I survived my exam preparation and the actual exam, but I feel like it has taken a big chunk out of me.
I always feel like I don’t do enough for my studies and in preparation of the exam and this time round it was especially bad, since I always feel like I don’t give the attention to The Girl she deserves.
So I feel in a bit of a spiral of:
- spend quality time with The Girl
- get enough sleep
- cook/eat healthy, prep food
- spend time with friends
- make sure my flat doesn’t look like a dump
- and other things adults do
All of this wants my attention and tries to takes time out of my day and then somehow I just have to realise that’s how things are and that a day has only 24 hours.
I can always try to do my best, but I have to make sure that striving to get everything done at a level I want to do it is not possible. I have to prioritise otherwise I’ll run myself into the ground.

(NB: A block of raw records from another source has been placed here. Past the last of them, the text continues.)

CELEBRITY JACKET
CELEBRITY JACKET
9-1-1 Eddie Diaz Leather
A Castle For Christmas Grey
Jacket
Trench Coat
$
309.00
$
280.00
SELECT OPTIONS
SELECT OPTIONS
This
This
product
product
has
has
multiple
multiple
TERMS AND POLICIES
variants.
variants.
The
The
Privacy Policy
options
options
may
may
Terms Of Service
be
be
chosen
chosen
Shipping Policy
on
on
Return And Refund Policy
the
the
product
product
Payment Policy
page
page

Needless to say that while I was studying for my exam, this was my top priority and I didn’t workout or even remotely eat well.
I think when you have a sweet dessert with every meal, you are having a problem. Even my breakfast had a sweet dessert today, and then lunch and so will dinner.
I think my willpower is completely exhausted at the moment, I just need to let everything go for a bit right now. Clawing myself towards next Wednesday when I go on holiday for a week.
I don’t know how to conclude this post, I don’t know what will happen until my holidays, during my holidays or after. I hope I will be a bit more relaxed and the burden of having to studying will be taken off until October and all I can hope for is to come back and feeling refreshed with new willpower.